1.Opening fighting directed to the capture of the center. Pieces control and attack the maximum number of squares from the center. One of the advantages in center possession is in ability to transport the game to the flanks more easily.
2.Development is to be understood as the strategic advance of the troops toward the frontier line (the line between the fourth and fifth ranks). Develop all your pieces rapidly and castle quickly, preferably on the kingside. You can’t attack if your pieces are not out and it is much harder for your opponent to attack you successfully if your king is safely out of the center. There is no time for pawn hunting in the opening, except for centre pawns.
3.To be ahead in development is the ideal to be aimed for. Don’t move the same piece twice in the opening. Develop another piece. A pawn move must not in itself be regarded as a developing move, but merely as an aid to development.
4.Develop harmoniously!

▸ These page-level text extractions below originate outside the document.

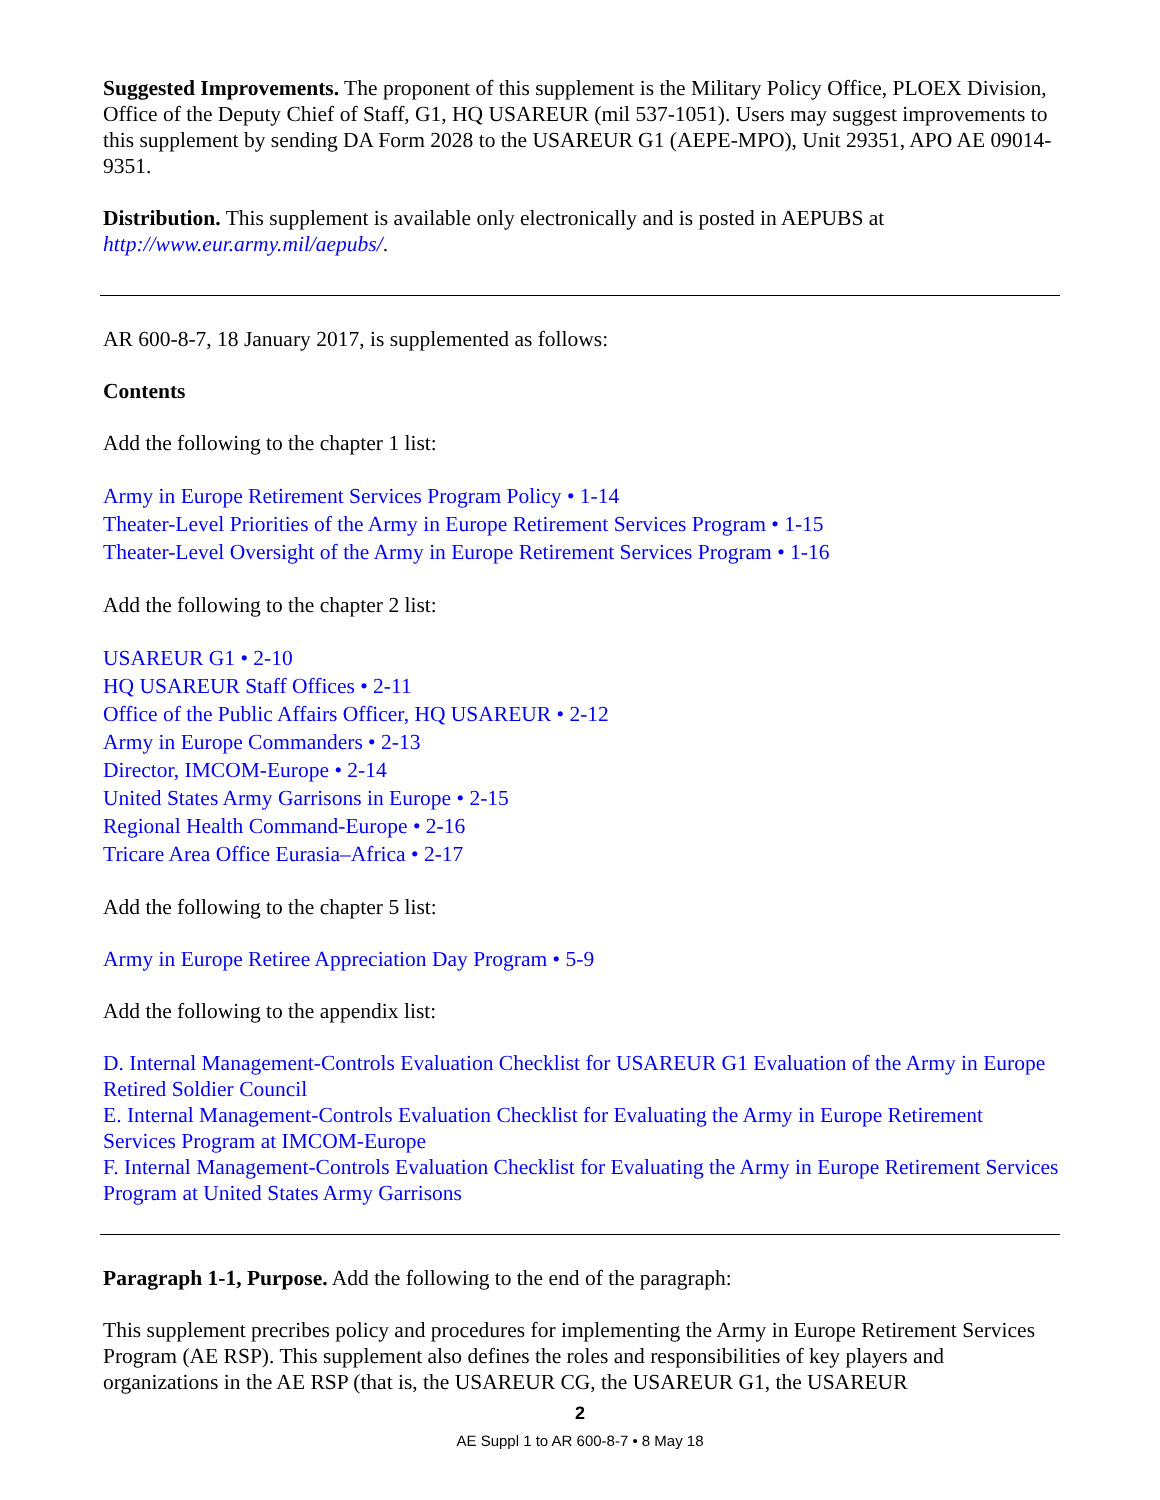Suggested Improvements. The proponent of this supplement is the Military Policy Office, PLOEX Division, Office of the Deputy Chief of Staff, G1, HQ USAREUR (mil 537-1051). Users may suggest improvements to this supplement by sending DA Form 2028 to the USAREUR G1 (AEPE-MPO), Unit 29351, APO AE 09014-9351.
Distribution. This supplement is available only electronically and is posted in AEPUBS at http://www.eur.army.mil/aepubs/.
AR 600-8-7, 18 January 2017, is supplemented as follows:
Contents
Add the following to the chapter 1 list:
Army in Europe Retirement Services Program Policy • 1-14
Theater-Level Priorities of the Army in Europe Retirement Services Program • 1-15
Theater-Level Oversight of the Army in Europe Retirement Services Program • 1-16
Add the following to the chapter 2 list:
USAREUR G1 • 2-10
HQ USAREUR Staff Offices • 2-11
Office of the Public Affairs Officer, HQ USAREUR • 2-12
Army in Europe Commanders • 2-13
Director, IMCOM-Europe • 2-14
United States Army Garrisons in Europe • 2-15
Regional Health Command-Europe • 2-16
Tricare Area Office Eurasia–Africa • 2-17
Add the following to the chapter 5 list:
Army in Europe Retiree Appreciation Day Program • 5-9
Add the following to the appendix list:
D. Internal Management-Controls Evaluation Checklist for USAREUR G1 Evaluation of the Army in Europe Retired Soldier Council
E. Internal Management-Controls Evaluation Checklist for Evaluating the Army in Europe Retirement Services Program at IMCOM-Europe
F. Internal Management-Controls Evaluation Checklist for Evaluating the Army in Europe Retirement Services Program at United States Army Garrisons
Paragraph 1-1, Purpose. Add the following to the end of the paragraph:
This supplement precribes policy and procedures for implementing the Army in Europe Retirement Services Program (AE RSP). This supplement also defines the roles and responsibilities of key players and organizations in the AE RSP (that is, the USAREUR CG, the USAREUR G1, the USAREUR
2
AE Suppl 1 to AR 600-8-7 • 8 May 18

Play with all your pieces. Remember that the poor placement of even a single piece may destroy the coordination of the other pieces.
5.Don’t develop your Queen too early, it’s could be an option only when you could achieve a good target.

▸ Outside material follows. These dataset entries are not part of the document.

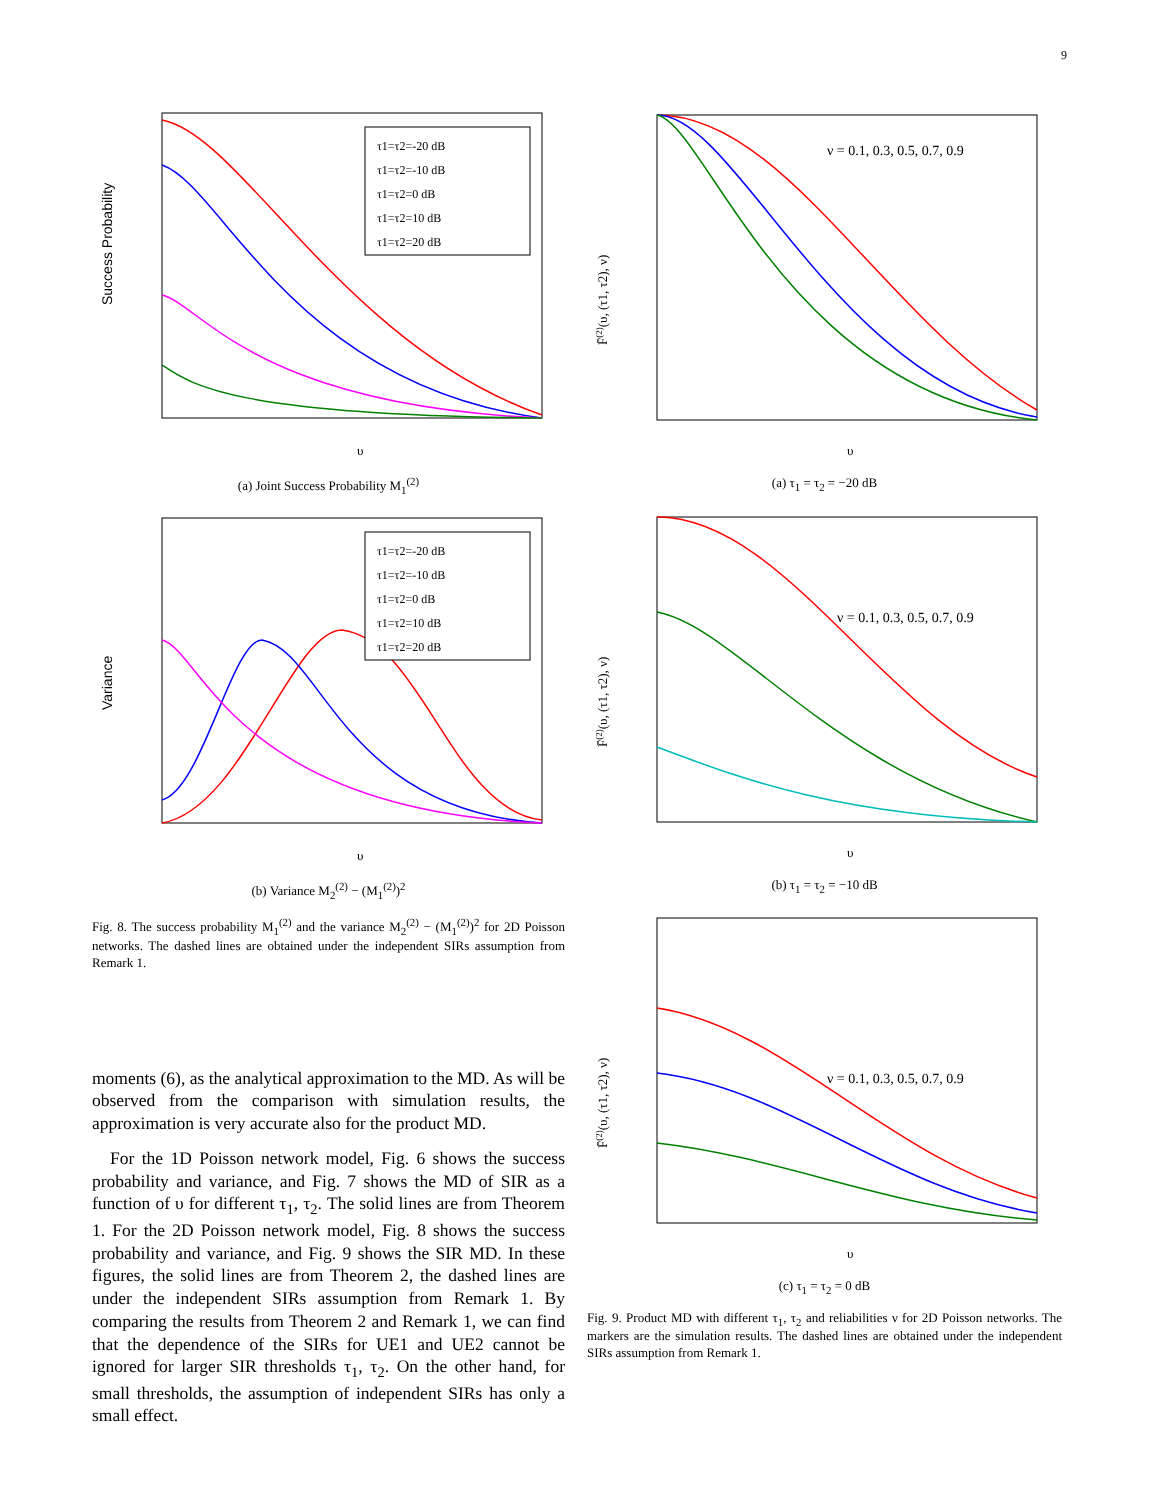9
τ1=τ2=-20 dB
τ1=τ2=-10 dB
τ1=τ2=0 dB
τ1=τ2=10 dB
τ1=τ2=20 dB
Success Probability
υ
(a) Joint Success Probability M<sub>1</sub><sup>(2)</sup>
τ1=τ2=-20 dB
τ1=τ2=-10 dB
τ1=τ2=0 dB
τ1=τ2=10 dB
τ1=τ2=20 dB
Variance
υ
(b) Variance M<sub>2</sub><sup>(2)</sup> − (M<sub>1</sub><sup>(2)</sup>)<sup>2</sup>
Fig. 8. The success probability M<sub>1</sub><sup>(2)</sup> and the variance M<sub>2</sub><sup>(2)</sup> − (M<sub>1</sub><sup>(2)</sup>)<sup>2</sup> for 2D Poisson networks. The dashed lines are obtained under the independent SIRs assumption from Remark 1.
moments (6), as the analytical approximation to the MD. As will be observed from the comparison with simulation results, the approximation is very accurate also for the product MD.
For the 1D Poisson network model, Fig. 6 shows the success probability and variance, and Fig. 7 shows the MD of SIR as a function of υ for different τ<sub>1</sub>, τ<sub>2</sub>. The solid lines are from Theorem 1. For the 2D Poisson network model, Fig. 8 shows the success probability and variance, and Fig. 9 shows the SIR MD. In these figures, the solid lines are from Theorem 2, the dashed lines are under the independent SIRs assumption from Remark 1. By comparing the results from Theorem 2 and Remark 1, we can find that the dependence of the SIRs for UE1 and UE2 cannot be ignored for larger SIR thresholds τ<sub>1</sub>, τ<sub>2</sub>. On the other hand, for small thresholds, the assumption of independent SIRs has only a small effect.
ν = 0.1, 0.3, 0.5, 0.7, 0.9
F̄(2)(υ, (τ1, τ2), ν)
υ
(a) τ<sub>1</sub> = τ<sub>2</sub> = −20 dB
ν = 0.1, 0.3, 0.5, 0.7, 0.9
F̄(2)(υ, (τ1, τ2), ν)
υ
(b) τ<sub>1</sub> = τ<sub>2</sub> = −10 dB
ν = 0.1, 0.3, 0.5, 0.7, 0.9
F̄(2)(υ, (τ1, τ2), ν)
υ
(c) τ<sub>1</sub> = τ<sub>2</sub> = 0 dB
Fig. 9. Product MD with different τ<sub>1</sub>, τ<sub>2</sub> and reliabilities ν for 2D Poisson networks. The markers are the simulation results. The dashed lines are obtained under the independent SIRs assumption from Remark 1.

6.Maintain the balance in the center. This can mean controlling the center with pawns and pieces in the classical style, or by attacking the center with pieces from long distance, called the hypermodern method. The pawn centre must be mobile.
7. Capablanca principle: “Develop knights before bishops” – Knights have relatively obvious squares for their first moves, but a bishop’s best square depends very much on what your opponent does.)